Ihre nackten Füße badeten im Blut und die beiden rostigen Schwerter, die sie in ihren Händen trug waren blutbesudelt. Sonst konnte man an ihr keine Spur des Massakers erkennen, dass sie gerade verursacht hatte. Ihr langes rotes Haar, das sich aus ihrem Zopf gelöst hatte und das ihr nun offen über die Schultern fiel, und ihr einfaches rotes Kleid, ließen nicht ahnen, dass sie blutdurchtränkt waren, und der Regen hatte alles Blut sofort wieder von ihrer makellosen, weißen Haut gewaschen. Die Blässe ihrer Haut stand in seltsam Kontrast zu der Welt aus Rot, die sie umgab.
Sie konnte nicht sehen wie sich sein Mund erneut öffnete um Worte zu formen, die sie nicht hörte, denn ihre Augen waren immer noch auf den Punkt gerichtet, an dem er zuvor auf der Straße erschienen war. Er wusste genau, dass sie ihn nicht hörte, die Welt um sie herum nicht war nahm, gefangen in einem Kampf den sie schon längst gewonnen hatte, aber dennoch rief er ihren Namen, immer und immer wieder. Das Entsetzen das zuvor in seinen Augen gelegen hatte, wurde jetzt überlagert von Sorge und Schmerz, die sich in seiner Stimme widerspiegelten. Sein Rufen war herzzerreißend, aber nur die Toten waren da um ihn zu hören.
Er wusste, sie hatte das nur für ihn getan. Nur für ihn hatte sie den Willen und die Kraft aufgebracht, diese Menschen zu töten. Die Menschen, die sie aufgezogen hatten und seit zehn Jahren für sie gesorgt und ihr Leben bestimmt hatten. Er konnte sich nicht vorstellen, was das für sie bedeutet haben mochte, was in ihr vorgegangen war, als sie ihren Entschluss gefasst hatte. Früher hätte er vielleicht eine Ahnung gehabt, früher war sie ihm so vertraut gewesen, dass er sie manchmal besser verstanden hatte als sich sich selber, aber jetzt...
Er konnte doch gar nicht mehr behaupten, dass er sie kannte. Er wusste nicht, was sie in diesen zehn Jahren durchgemacht hatte oder wie sehr sie das verändert hatte. Eigentlich kannte er die junge Frau doch gar nicht, die nun vor ihm stand, nur das Mädchen, das sie einmal gewesen war. Das Mädchen mit dem er alles geteilt hatte.
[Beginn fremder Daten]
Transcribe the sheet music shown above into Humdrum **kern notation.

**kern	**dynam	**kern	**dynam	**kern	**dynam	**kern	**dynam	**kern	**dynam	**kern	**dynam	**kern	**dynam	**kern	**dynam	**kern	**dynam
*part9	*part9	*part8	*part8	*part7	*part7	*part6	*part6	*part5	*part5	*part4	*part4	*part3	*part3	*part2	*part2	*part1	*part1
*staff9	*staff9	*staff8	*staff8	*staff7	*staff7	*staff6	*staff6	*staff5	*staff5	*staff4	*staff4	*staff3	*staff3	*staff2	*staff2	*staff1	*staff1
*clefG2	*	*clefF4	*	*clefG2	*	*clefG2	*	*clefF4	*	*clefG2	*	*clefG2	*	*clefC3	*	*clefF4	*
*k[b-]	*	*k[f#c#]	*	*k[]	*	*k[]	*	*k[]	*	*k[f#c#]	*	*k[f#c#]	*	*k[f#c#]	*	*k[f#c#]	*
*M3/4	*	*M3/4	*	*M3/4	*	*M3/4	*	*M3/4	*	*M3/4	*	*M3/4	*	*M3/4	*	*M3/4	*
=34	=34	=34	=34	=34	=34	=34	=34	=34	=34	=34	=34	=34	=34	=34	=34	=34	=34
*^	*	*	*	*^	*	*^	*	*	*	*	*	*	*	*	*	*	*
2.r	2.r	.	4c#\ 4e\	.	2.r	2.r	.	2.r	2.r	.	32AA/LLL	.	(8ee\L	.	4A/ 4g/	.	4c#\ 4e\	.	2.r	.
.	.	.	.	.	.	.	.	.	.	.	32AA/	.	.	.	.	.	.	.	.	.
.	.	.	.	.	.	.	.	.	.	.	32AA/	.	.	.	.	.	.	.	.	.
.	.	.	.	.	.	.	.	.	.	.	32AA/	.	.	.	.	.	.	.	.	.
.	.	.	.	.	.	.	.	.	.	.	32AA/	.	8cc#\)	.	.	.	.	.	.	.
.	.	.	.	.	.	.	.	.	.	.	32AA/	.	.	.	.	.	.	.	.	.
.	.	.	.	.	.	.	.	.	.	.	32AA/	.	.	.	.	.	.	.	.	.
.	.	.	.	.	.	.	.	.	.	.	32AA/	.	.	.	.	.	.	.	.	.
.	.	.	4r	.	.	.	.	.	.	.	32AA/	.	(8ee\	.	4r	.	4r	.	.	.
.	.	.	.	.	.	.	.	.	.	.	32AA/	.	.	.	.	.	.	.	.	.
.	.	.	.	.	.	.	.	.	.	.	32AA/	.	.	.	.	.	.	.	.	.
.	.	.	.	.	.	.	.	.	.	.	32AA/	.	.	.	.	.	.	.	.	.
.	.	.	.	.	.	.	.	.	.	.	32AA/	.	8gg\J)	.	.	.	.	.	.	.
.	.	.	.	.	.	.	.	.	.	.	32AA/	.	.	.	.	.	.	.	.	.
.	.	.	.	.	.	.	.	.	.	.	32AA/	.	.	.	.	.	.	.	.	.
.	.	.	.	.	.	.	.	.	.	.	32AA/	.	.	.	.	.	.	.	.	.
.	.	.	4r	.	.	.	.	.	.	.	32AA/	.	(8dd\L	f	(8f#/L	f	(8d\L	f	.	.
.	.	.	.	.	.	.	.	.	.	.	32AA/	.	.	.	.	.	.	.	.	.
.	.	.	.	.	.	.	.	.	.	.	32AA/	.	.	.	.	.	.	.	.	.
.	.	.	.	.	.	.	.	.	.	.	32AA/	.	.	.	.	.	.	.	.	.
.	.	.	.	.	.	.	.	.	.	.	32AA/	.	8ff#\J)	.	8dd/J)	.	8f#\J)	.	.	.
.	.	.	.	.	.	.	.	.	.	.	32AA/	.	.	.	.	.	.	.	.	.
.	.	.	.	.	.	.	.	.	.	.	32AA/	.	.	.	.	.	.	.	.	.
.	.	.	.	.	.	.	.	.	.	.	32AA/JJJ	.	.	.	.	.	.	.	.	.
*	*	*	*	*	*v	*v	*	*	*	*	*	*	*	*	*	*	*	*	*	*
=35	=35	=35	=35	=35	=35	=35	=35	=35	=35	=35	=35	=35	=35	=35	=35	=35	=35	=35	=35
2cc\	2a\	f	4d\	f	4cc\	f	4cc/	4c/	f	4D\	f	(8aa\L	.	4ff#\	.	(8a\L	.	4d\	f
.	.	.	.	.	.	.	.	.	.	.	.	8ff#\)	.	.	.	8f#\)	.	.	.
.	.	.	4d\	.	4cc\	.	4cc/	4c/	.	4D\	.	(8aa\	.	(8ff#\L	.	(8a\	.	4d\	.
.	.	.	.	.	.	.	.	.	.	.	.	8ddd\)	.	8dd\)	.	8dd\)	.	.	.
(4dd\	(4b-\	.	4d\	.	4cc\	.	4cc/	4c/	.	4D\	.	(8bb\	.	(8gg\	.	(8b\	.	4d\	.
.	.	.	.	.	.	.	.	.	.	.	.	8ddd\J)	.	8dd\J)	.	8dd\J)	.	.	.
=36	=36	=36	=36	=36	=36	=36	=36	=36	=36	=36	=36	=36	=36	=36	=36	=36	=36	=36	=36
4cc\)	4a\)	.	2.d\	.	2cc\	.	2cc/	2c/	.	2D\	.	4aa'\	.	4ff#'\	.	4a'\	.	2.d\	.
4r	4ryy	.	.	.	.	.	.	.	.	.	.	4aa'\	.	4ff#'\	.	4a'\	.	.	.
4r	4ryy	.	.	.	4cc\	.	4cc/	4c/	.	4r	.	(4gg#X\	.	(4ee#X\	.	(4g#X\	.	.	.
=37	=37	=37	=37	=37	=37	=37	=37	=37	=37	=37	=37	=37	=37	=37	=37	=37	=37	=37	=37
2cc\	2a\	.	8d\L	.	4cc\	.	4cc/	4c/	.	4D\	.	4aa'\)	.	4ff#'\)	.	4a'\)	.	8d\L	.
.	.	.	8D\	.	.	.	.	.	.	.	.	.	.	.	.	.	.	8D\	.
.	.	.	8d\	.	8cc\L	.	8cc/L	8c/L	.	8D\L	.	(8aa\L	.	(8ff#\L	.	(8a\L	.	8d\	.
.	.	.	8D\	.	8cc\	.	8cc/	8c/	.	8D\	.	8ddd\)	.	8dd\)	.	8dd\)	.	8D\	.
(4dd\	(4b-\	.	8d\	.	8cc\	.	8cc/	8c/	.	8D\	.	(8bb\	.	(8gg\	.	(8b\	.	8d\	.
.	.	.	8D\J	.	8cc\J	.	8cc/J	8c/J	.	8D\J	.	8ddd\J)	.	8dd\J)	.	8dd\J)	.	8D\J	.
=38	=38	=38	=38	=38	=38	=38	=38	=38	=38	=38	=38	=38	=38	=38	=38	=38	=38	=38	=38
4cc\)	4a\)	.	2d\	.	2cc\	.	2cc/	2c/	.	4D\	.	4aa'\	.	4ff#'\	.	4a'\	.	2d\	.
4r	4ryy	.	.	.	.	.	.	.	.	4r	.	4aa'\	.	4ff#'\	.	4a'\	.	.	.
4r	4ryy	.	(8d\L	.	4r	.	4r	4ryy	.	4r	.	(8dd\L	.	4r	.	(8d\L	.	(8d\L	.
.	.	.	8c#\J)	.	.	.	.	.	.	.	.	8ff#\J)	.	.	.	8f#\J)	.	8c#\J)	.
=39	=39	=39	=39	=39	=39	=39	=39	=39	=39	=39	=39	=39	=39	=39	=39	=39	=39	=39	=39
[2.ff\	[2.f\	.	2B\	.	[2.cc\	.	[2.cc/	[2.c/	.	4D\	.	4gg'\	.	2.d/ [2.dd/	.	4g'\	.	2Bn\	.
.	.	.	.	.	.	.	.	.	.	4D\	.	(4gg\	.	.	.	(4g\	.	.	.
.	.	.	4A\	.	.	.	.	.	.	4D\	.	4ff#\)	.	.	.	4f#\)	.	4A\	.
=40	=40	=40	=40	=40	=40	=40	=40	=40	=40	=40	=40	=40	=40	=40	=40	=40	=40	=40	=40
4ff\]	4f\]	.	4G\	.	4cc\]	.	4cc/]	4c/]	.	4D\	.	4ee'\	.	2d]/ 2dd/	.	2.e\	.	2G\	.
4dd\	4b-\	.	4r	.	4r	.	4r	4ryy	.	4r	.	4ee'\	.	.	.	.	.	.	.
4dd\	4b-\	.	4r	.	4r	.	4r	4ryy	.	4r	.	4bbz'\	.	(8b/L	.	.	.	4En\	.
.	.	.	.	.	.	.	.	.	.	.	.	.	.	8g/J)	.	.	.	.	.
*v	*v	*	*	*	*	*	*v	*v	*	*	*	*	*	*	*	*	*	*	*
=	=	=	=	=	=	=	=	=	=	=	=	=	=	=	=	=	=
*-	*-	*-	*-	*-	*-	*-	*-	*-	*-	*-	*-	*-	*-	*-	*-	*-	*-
Seine Träume und Ängste, seine Gedanken und Gefühle, was ihn antrieb und was ihn innehalten ließ. Und auch sie hatte alles mit ihm geteilt. Jeder im Dorf hatte gleich erkannt, dass sie die besten Freunde waren. Sie waren unzertrennlich gewesen. Zumindestens bis zu jenem Tag. Jener schicksalhafte Tag, an dem ihnen alles genommen worden war. Aber trotzdem war er sich ohne jeden Zweifel sicher, dass sie es für ihn getan hatte, und dass es schrecklich gewesen war. Er erkannte es daran, wie tief sie eingedrungen war in diesen seltsamen Zustand, der überhaupt erst der Grund für das ganze Leid war.Er hob seine klammen Hände und begann sanft und vorsichtig ihr die Schwerter zu entwinden. Jeden verkrampften Finger löste er einzeln vom Heft. Nacheinander fielen die Schwerter klirrend zu Boden und sobald das zweite Schwert ihre Hand verlassen hatte, begann ihre Starre sich zu lösen. Die Zeit, die für sie still gestanden zu haben schien, begann erneut zu fließen und die Welt um sie erwachte wieder zum Leben. Ein Stöhnen entrang ihren Lippen. Ihr Blut rauschte quälend laut durch ihre Ohren und alles begann sich zu drehen. Sie sackte zitternd in sich zusammen, unfähig einen Muskel ihres Körpers zu kontrollieren und ihr Geist glitt in eine tiefe Schwärze. Das letzte was sie spürte waren seine Arme, die sie auffingen.